What is not unsettled is that female orgasm is a real physiological event with real health correlates, and the systematic under-attention to it in both medicine and cultural practice has costs.
What Medicine Has Suppressed
The history of medical treatment of female sexuality is not a neutral story. The 19th century saw the widespread treatment of “hysteria” — an ill-defined condition applied to women with a wide range of symptoms — by genital massage leading to “hysterical paroxysm” (what we would now recognize as medically induced orgasm), performed by physicians. This is sometimes cited as evidence that Victorian medicine was sexually liberal. It was not: the treatment reflected the medical view that female sexuality had no legitimate pleasure component, that the genital response was a medical intervention rather than an erotic experience, and that female “nervous complaints” could be managed through an interventional procedure.
The pathologization of female sexuality extended to what was not done as well as what was. Clitoral stimulation as a legitimate component of healthy sexual function was systematically absent from medical education and clinical advice for decades. When the American Psychiatric Association removed homosexuality from the DSM in 1973, it simultaneously reclassified female orgasmic disorder in ways that have been criticized for their assumption that heterosexual penetrative sex should be sufficient for orgasm — in the face of evidence that it is not, for most women.
Female sexual dysfunction remains a complex clinical and commercial area. The development of FDA-approved treatments for hypoactive sexual desire disorder (HSDD) in women — flibanserin, approved in 2015; bremelanotide, approved in 2019 — has been controversial. Critics have argued that these drugs were developed to create a market for a “pink Viagra” by medicalizing normal variation in female desire. Proponents argue that genuine HSDD causes real distress and deserves treatment. Both can be partially true.
What We Now Know
The research supports several conclusions that should probably be more widely known.

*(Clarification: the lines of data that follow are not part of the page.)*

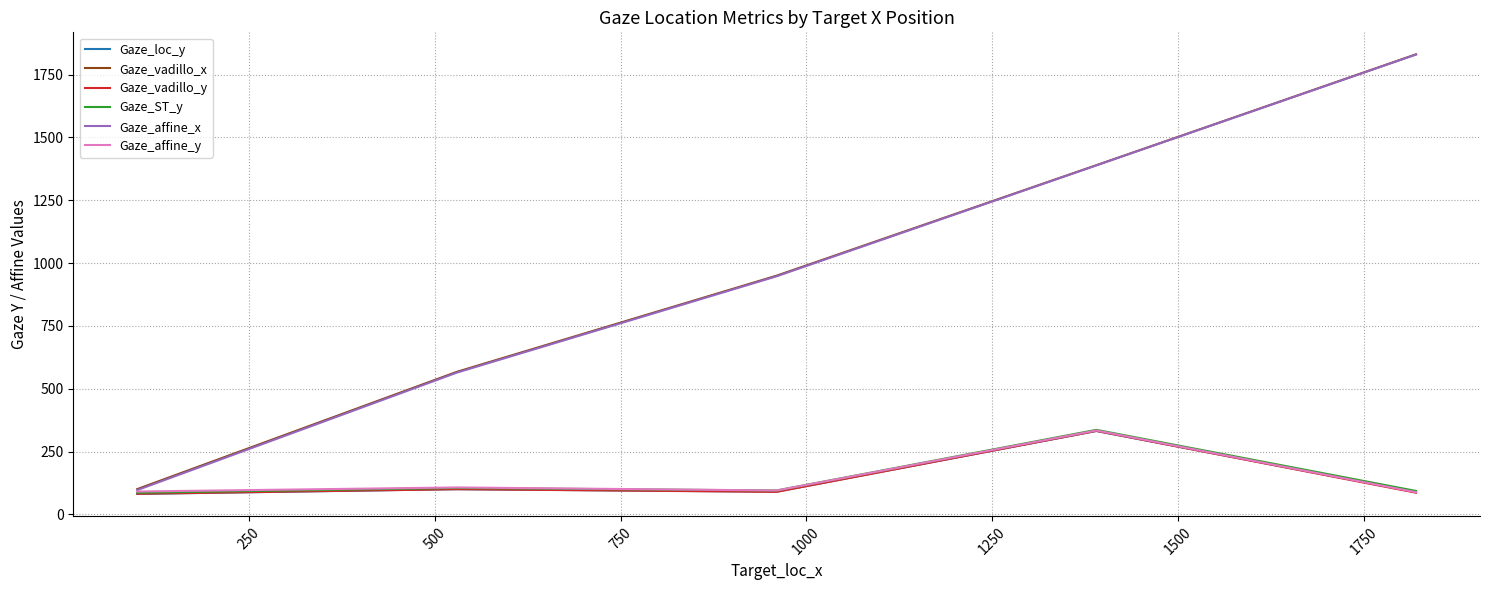

True or false: Gaze_loc_y has more than 0 points higher than both neighbors.

True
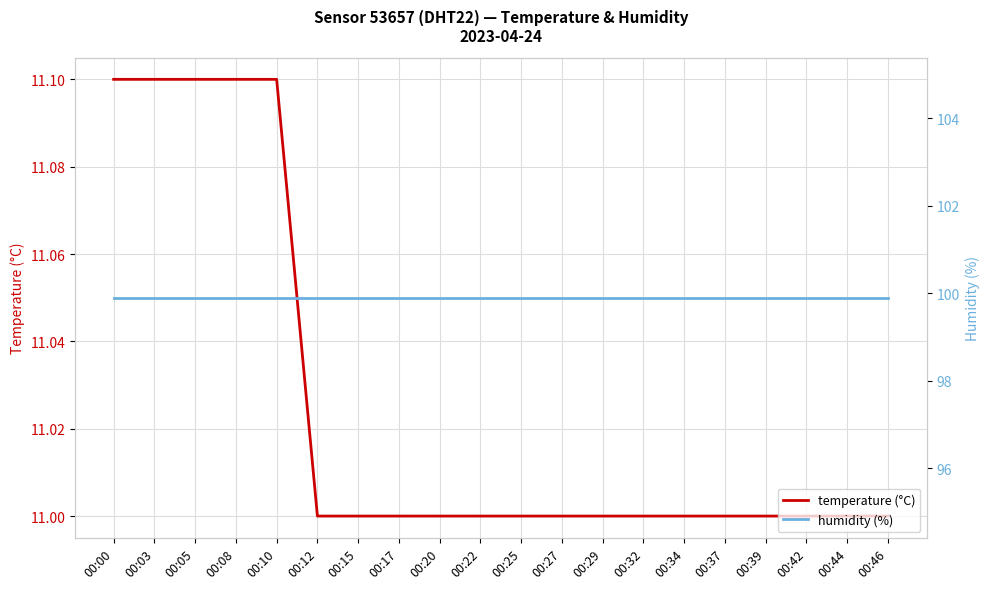

Is the value of humidity (%) at 00:05 greater than the value of temperature (°C) at 00:08?

Yes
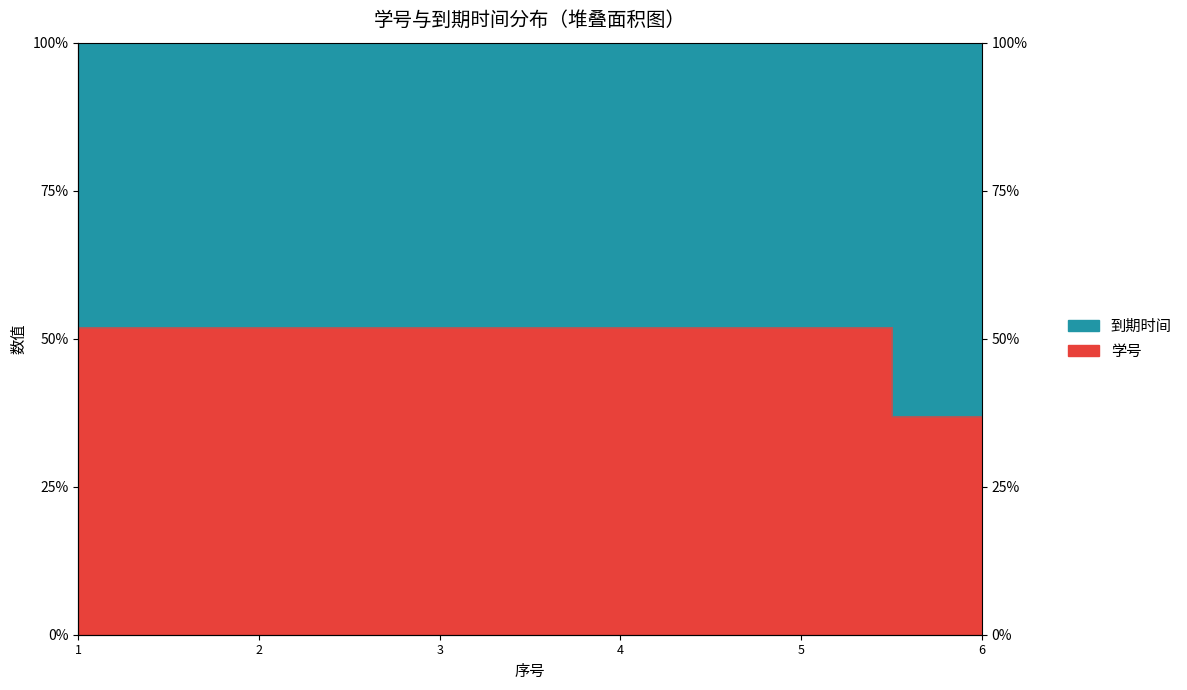

List the labels in order of value, smallest first.

6, 2, 3, 4, 5, 1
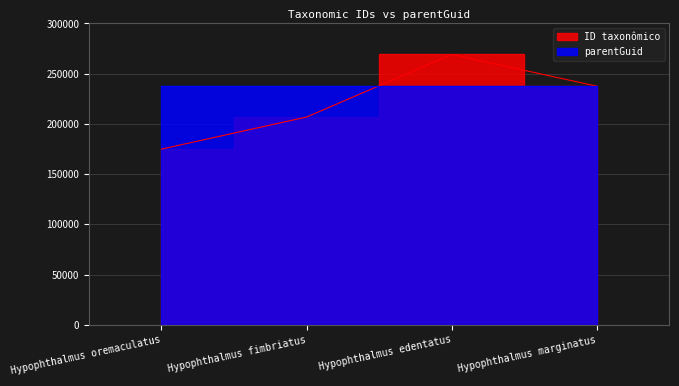

Reading left to right, list all the values displayed in this chart.

174886	206828	269114	237533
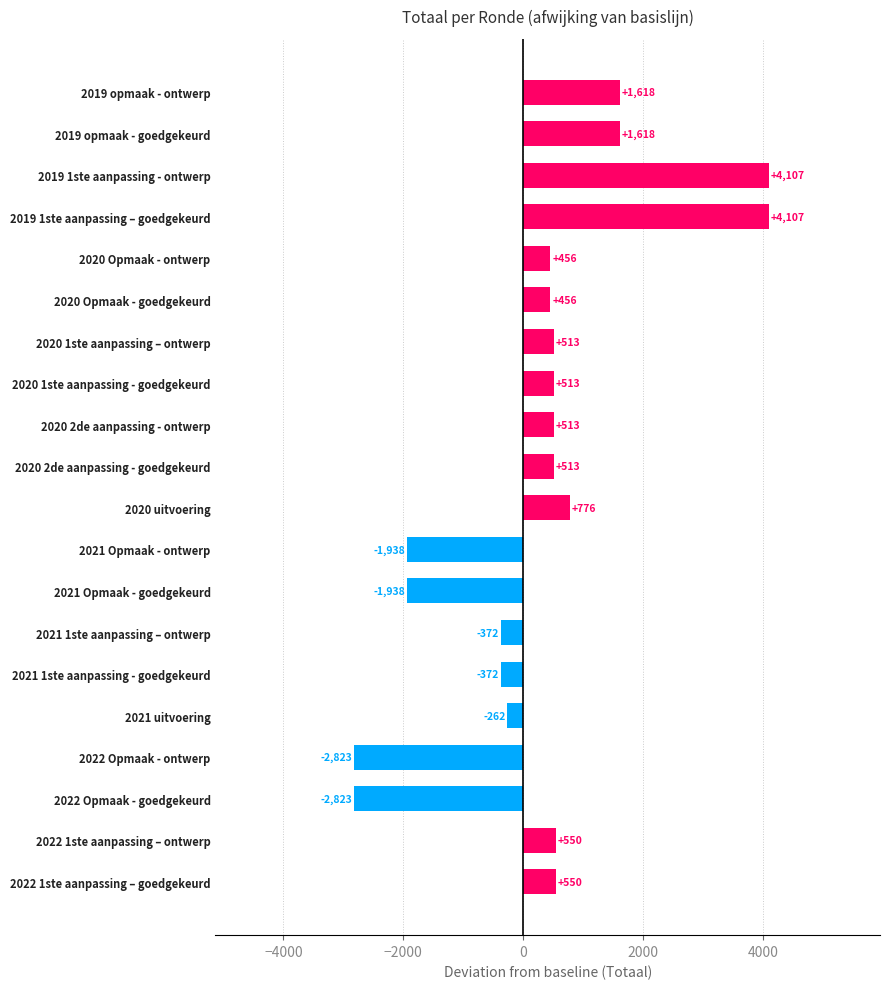

What is the smallest value displayed?

-2823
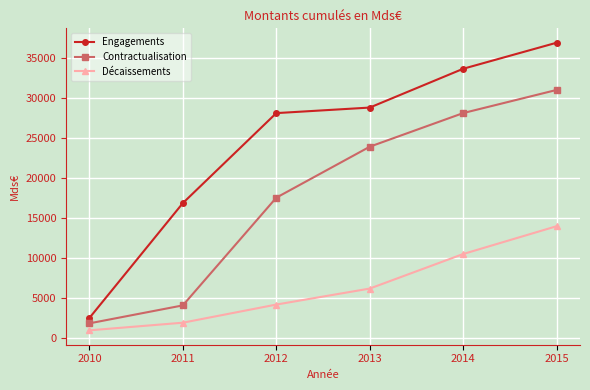

True or false: Décaissements and Engagements cross at least once.

False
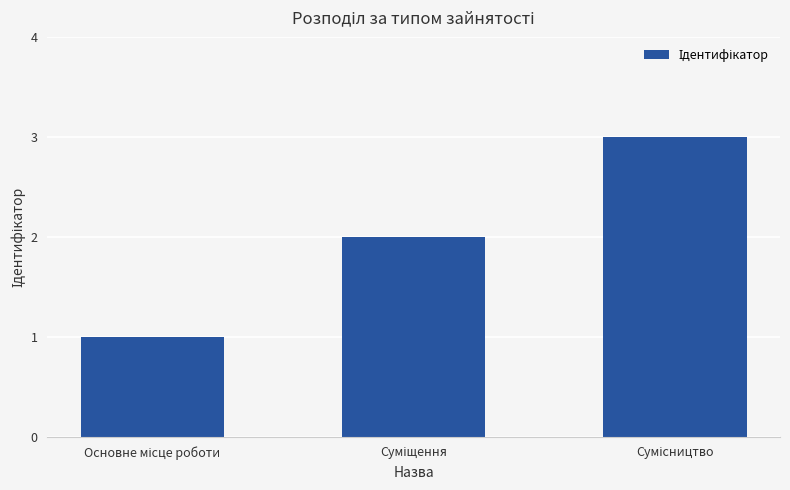

Count the values in the range 1 to 3.

3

Female sexual pleasure is not trivially achievable and does not reliably occur through intercourse alone for most women — studies consistently find that the majority of women do not orgasm through penetration alone. This is anatomically explicable and clinically important, and it has been poorly communicated both medically and culturally.
Female sexual pleasure has documented health benefits across multiple systems, though the research is less complete than for men. The benefits are likely greatest for women who experience regular sexual activity including orgasm, and who experience that activity in contexts characterized by feeling seen, respected, and genuinely attended to.
The health benefits of sexual pleasure are not confined to partnered sex. Masturbation produces comparable physiological responses to partnered sex for most measured outcomes, without the interpersonal variables. The historical and continuing cultural shame around female masturbation has no health justification.
And the medical system’s relationship to female sexual pleasure — characterized by centuries of suppression, pathologization, and neglect — is slowly changing. It is changing partly because women are demanding that it change, and partly because the research, when done, consistently finds that female pleasure matters to female health.